■ **WORK INSTRUCTIONS**: For the data that follows, print the line with "arte e conhecimento", the line with "Коричневий / Електричний", and all lines between them, exactly as they stand. Omit pictures and add nothing.

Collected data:

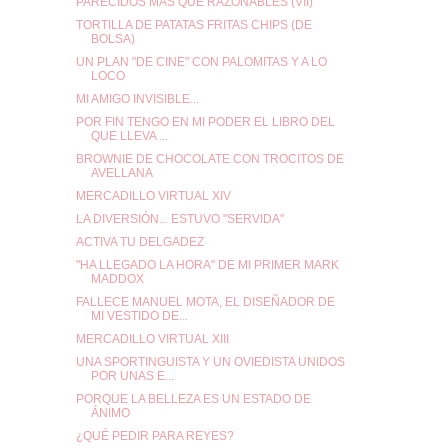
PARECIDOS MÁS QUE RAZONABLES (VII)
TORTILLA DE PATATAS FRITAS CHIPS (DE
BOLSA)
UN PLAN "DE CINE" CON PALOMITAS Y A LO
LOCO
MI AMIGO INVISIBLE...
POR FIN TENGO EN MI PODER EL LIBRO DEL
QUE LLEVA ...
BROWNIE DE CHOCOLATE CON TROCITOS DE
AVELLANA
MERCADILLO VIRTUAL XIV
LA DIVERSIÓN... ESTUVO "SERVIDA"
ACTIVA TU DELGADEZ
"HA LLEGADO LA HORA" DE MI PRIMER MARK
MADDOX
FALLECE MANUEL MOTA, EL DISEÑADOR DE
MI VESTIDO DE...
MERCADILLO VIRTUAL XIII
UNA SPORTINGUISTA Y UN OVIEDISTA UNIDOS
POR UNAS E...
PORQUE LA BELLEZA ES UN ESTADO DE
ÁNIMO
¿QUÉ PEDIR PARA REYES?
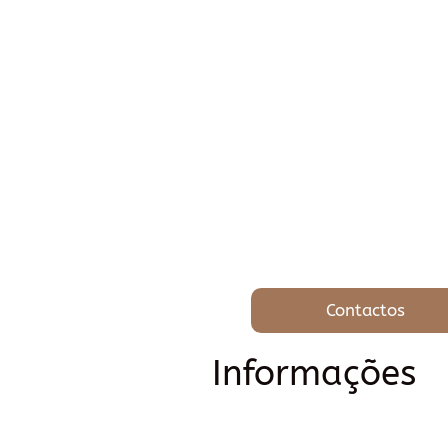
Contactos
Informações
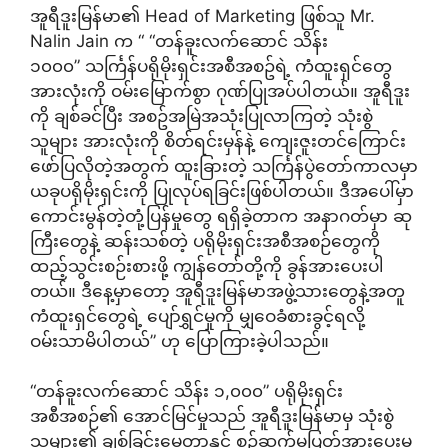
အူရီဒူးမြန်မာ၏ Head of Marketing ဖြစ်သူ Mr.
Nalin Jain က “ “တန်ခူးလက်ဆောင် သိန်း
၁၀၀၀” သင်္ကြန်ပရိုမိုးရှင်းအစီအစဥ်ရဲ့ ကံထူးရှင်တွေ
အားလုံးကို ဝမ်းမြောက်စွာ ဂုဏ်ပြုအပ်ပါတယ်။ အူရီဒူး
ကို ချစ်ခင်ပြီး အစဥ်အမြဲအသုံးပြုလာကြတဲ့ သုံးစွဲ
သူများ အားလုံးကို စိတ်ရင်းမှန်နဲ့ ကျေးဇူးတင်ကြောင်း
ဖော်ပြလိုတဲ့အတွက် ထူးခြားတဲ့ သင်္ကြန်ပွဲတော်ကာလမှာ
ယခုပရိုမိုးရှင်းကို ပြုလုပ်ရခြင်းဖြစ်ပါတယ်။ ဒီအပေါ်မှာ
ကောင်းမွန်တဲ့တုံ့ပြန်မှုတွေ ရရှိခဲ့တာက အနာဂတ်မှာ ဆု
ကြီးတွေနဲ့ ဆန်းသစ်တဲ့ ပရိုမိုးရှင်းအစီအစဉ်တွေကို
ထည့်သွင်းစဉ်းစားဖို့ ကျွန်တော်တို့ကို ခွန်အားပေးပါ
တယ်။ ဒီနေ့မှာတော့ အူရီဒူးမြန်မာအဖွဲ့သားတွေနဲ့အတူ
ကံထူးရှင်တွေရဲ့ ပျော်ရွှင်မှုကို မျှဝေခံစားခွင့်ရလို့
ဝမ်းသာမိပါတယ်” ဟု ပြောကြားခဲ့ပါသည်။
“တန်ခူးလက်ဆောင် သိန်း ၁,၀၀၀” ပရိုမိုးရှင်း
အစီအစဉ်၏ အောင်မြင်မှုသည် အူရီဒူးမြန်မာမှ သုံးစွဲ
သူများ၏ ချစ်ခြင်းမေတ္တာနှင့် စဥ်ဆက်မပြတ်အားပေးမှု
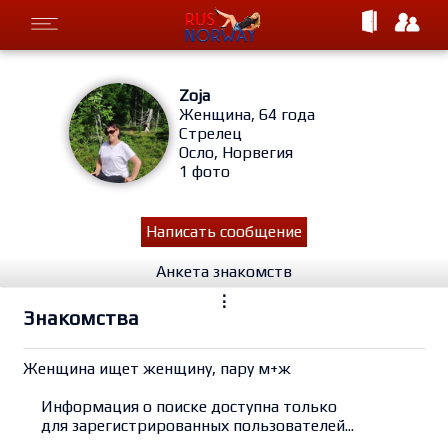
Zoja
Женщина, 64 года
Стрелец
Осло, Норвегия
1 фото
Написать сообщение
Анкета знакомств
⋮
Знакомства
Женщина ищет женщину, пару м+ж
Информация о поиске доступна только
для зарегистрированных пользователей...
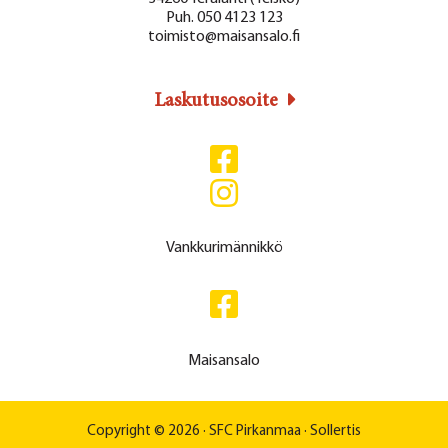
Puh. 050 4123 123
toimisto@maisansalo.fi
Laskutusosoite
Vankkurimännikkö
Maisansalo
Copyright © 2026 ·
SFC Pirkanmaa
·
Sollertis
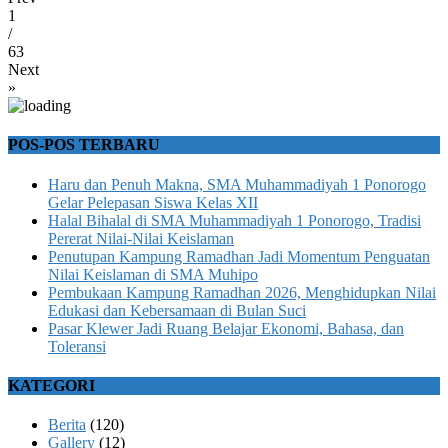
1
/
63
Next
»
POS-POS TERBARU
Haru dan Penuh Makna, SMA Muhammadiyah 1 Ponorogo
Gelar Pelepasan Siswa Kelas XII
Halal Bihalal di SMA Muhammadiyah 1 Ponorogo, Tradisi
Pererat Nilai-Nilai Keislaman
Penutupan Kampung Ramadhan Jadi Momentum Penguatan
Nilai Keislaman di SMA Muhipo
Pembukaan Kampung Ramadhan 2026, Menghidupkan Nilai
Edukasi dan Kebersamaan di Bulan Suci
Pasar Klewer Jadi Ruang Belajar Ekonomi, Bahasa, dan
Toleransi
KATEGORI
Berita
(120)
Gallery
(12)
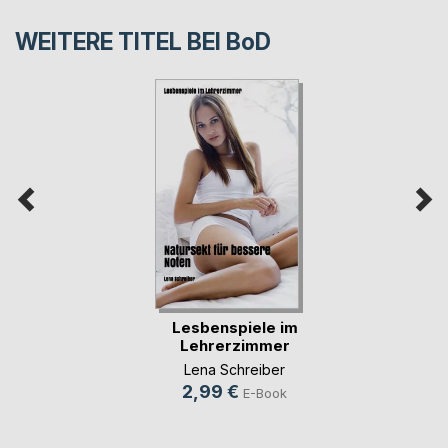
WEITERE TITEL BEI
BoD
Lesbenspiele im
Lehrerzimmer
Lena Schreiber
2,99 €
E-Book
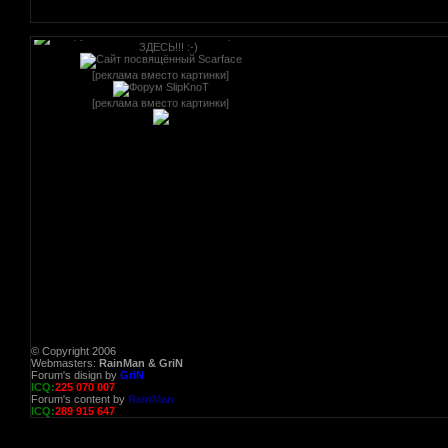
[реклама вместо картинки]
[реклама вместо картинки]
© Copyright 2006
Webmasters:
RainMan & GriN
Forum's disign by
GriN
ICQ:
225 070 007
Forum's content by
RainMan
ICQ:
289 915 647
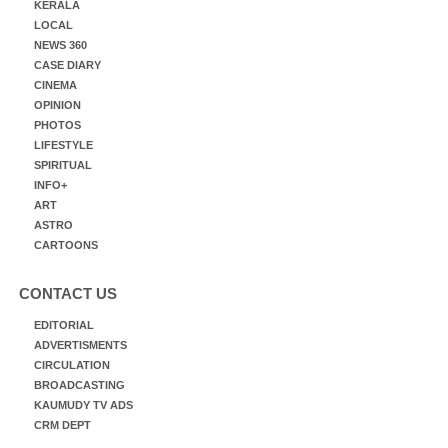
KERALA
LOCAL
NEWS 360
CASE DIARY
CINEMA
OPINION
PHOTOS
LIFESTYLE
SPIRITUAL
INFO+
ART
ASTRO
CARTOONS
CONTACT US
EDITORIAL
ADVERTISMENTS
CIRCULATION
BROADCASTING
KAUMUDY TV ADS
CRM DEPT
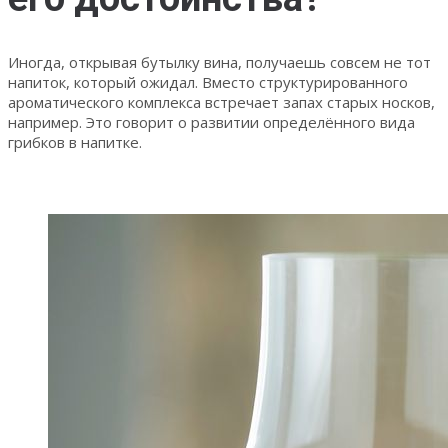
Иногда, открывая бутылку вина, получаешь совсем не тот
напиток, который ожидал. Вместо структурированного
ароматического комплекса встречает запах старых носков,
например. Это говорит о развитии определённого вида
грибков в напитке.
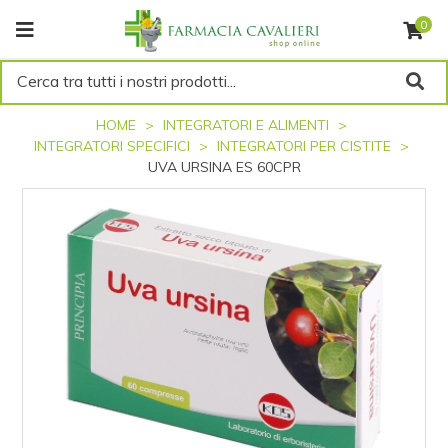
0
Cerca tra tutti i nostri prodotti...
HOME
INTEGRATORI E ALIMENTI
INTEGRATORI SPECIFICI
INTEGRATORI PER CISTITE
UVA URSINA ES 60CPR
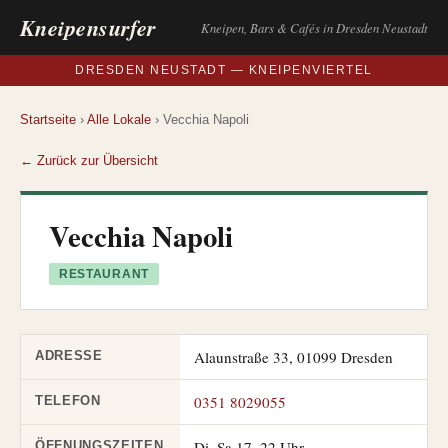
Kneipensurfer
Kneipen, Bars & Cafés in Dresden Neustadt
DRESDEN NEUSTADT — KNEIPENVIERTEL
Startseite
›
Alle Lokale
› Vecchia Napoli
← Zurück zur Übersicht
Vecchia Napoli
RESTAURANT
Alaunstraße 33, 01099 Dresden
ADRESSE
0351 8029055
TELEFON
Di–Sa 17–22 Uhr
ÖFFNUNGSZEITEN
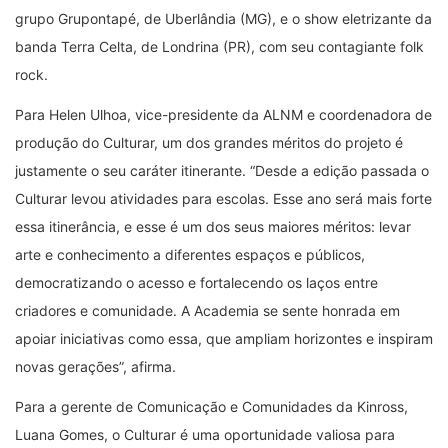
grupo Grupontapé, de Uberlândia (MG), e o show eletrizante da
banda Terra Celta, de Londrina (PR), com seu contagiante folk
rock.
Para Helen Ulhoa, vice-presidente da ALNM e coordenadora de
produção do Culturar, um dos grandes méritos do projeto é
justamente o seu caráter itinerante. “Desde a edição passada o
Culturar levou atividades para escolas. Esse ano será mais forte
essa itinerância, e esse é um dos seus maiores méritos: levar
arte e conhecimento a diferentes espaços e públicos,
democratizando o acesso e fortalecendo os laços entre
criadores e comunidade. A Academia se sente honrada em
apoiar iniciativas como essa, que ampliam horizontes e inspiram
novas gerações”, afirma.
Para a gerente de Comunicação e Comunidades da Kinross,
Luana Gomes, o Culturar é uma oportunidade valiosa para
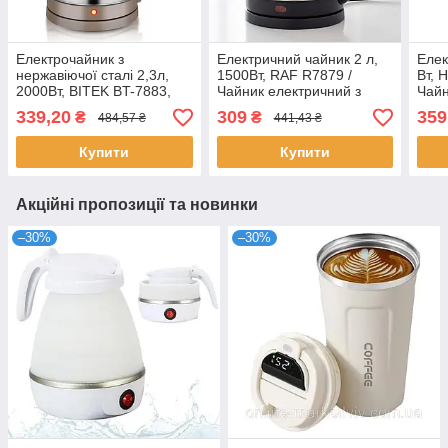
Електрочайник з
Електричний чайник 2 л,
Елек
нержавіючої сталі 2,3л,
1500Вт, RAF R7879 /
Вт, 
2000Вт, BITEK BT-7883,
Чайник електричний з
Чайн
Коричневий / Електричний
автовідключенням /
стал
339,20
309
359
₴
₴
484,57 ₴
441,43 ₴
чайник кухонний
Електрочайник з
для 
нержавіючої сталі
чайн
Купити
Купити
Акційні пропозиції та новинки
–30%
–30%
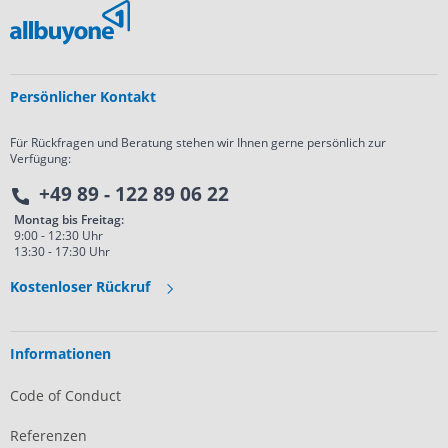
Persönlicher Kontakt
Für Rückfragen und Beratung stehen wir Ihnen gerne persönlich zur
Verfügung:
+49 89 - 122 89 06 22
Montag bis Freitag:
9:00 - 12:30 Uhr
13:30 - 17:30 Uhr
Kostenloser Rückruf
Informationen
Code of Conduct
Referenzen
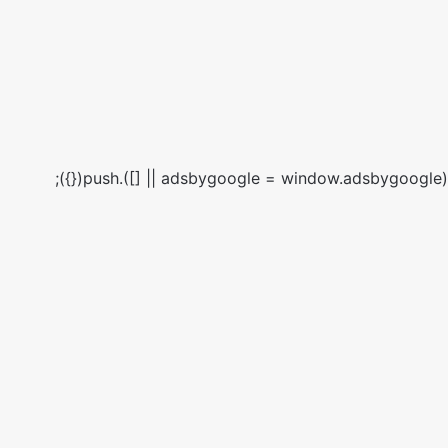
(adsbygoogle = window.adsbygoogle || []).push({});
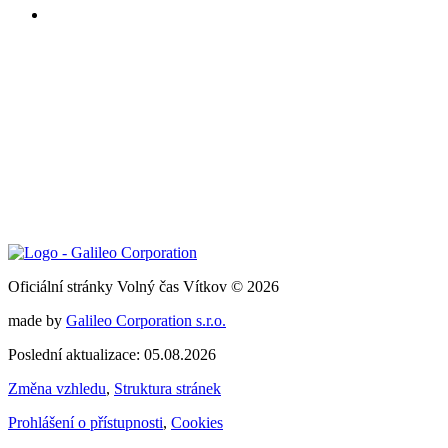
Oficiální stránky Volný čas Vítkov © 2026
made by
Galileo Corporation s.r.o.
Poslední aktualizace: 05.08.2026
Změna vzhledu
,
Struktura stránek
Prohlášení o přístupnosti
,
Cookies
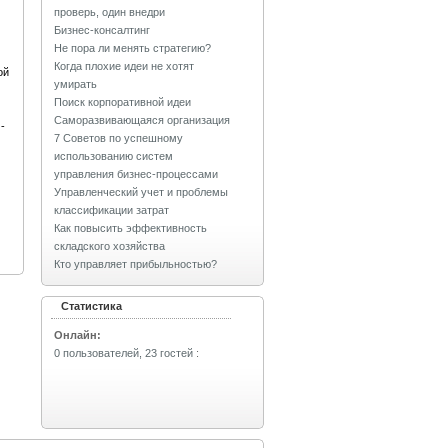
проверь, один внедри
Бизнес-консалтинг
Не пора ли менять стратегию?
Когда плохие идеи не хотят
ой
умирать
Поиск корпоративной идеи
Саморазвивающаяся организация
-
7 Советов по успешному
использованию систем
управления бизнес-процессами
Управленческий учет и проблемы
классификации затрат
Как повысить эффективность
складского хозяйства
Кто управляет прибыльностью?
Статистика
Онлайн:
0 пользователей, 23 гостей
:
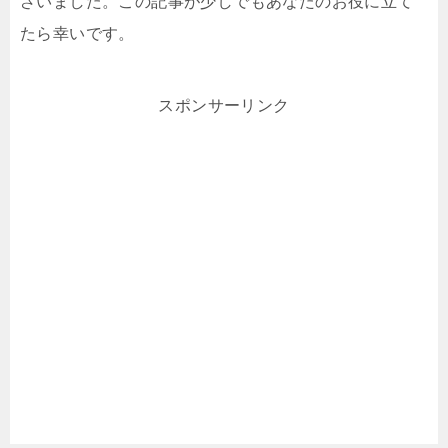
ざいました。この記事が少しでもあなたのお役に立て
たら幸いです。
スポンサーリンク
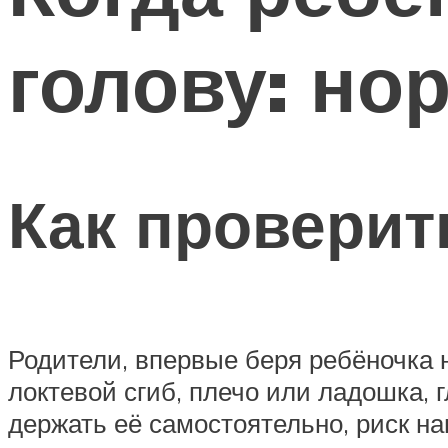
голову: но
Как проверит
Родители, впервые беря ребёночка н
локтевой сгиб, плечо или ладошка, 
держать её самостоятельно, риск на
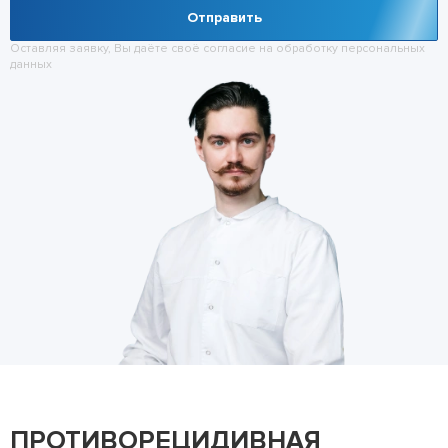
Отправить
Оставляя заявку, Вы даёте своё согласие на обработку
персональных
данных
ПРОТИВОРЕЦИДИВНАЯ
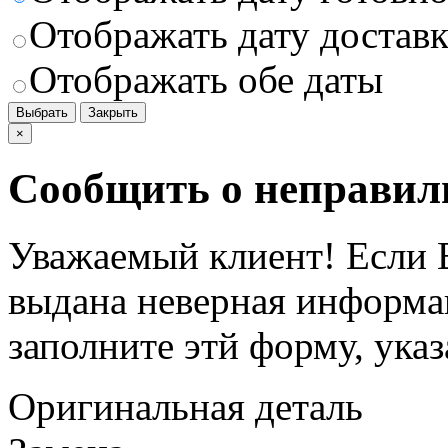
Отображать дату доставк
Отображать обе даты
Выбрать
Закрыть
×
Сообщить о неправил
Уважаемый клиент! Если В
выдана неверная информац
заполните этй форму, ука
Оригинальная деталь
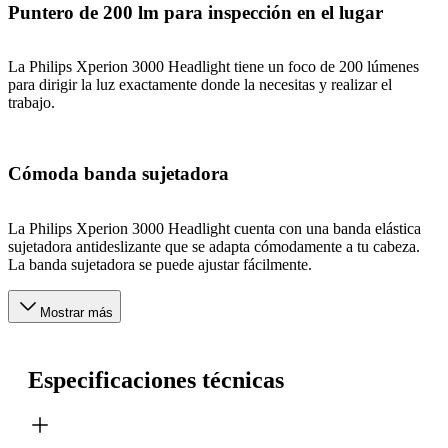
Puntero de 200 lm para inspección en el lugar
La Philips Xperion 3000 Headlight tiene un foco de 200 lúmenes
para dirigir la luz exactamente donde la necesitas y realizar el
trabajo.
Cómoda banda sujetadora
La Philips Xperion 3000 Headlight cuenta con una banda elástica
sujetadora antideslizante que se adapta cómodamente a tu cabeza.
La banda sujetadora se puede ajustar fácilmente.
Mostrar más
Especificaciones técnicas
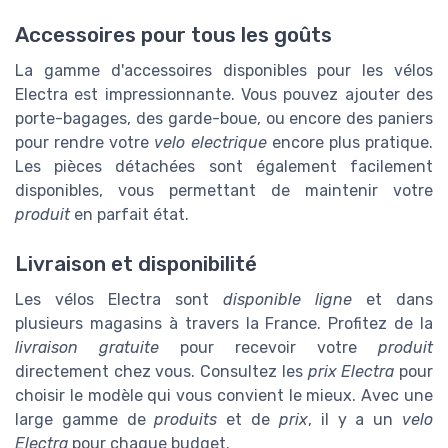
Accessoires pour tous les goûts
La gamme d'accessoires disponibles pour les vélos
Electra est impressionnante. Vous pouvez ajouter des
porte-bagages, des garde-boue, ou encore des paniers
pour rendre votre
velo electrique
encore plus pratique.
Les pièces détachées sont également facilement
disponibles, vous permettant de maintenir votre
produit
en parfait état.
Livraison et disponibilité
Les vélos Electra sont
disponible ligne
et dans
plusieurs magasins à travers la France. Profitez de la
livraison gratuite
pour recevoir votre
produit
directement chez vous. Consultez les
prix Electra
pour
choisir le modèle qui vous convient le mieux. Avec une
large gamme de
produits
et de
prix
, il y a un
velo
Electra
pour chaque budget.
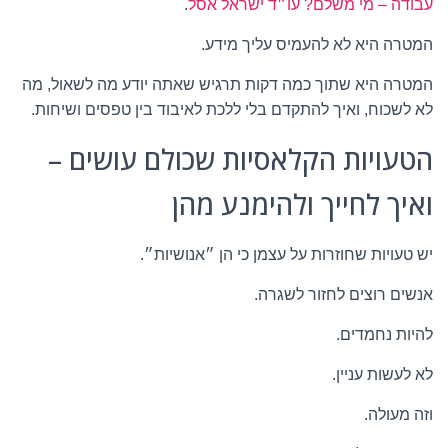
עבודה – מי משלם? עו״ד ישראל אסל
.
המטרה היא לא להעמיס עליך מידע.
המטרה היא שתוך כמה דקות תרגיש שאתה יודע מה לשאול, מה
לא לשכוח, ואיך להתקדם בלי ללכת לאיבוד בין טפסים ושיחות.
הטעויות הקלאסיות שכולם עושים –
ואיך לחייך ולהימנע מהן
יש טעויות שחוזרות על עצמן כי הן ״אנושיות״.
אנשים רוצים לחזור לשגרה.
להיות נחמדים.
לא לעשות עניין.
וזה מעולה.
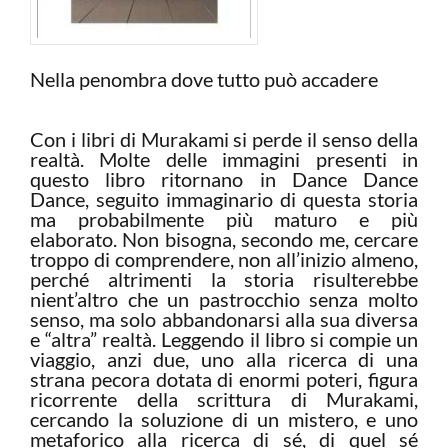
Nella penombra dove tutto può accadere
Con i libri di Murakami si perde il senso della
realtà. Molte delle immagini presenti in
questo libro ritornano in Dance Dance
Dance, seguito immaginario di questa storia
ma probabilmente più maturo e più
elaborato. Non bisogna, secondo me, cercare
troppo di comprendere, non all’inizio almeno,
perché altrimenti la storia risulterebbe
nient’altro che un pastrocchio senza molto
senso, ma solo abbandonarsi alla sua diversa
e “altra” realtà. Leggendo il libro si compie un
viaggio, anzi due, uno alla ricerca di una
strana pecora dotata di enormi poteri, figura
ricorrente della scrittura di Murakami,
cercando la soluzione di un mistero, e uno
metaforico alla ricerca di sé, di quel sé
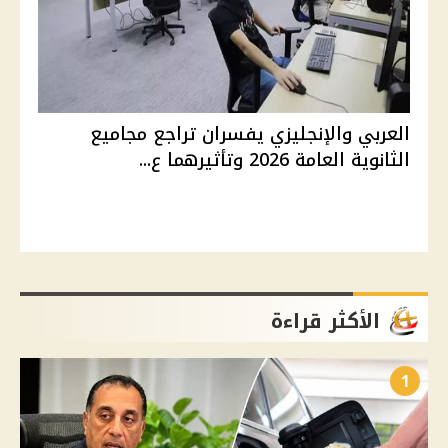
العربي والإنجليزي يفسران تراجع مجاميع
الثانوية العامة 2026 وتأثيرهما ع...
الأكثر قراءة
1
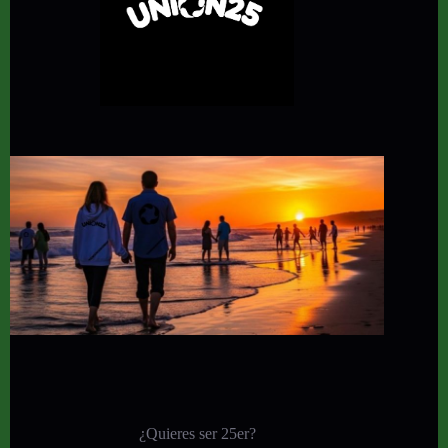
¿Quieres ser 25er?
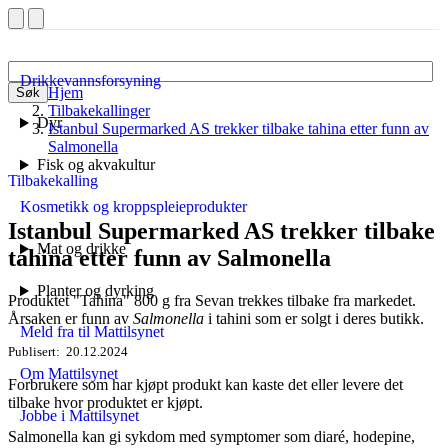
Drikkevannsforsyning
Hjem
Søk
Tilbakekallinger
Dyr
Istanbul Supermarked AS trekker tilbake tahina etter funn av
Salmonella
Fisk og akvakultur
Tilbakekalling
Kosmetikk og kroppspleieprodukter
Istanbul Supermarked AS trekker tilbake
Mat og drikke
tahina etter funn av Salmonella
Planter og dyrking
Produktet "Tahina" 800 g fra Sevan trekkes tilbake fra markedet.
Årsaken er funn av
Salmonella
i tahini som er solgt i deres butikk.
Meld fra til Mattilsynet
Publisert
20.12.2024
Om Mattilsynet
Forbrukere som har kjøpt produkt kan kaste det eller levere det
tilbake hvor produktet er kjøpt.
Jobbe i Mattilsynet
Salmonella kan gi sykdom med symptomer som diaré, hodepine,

■ **ANSWER TO THE EXERCISE**:
arte e conhecimento a diferentes espaços e públicos,
democratizando o acesso e fortalecendo os laços entre
criadores e comunidade. A Academia se sente honrada em
apoiar iniciativas como essa, que ampliam horizontes e inspiram
novas gerações”, afirma.
Para a gerente de Comunicação e Comunidades da Kinross,
Luana Gomes, o Culturar é uma oportunidade valiosa para
Електрочайник з
Електричний чайник 2 л,
Елек
нержавіючої сталі 2,3л,
1500Вт, RAF R7879 /
Вт, 
2000Вт, BITEK BT-7883,
Чайник електричний з
Чайн
Коричневий / Електричний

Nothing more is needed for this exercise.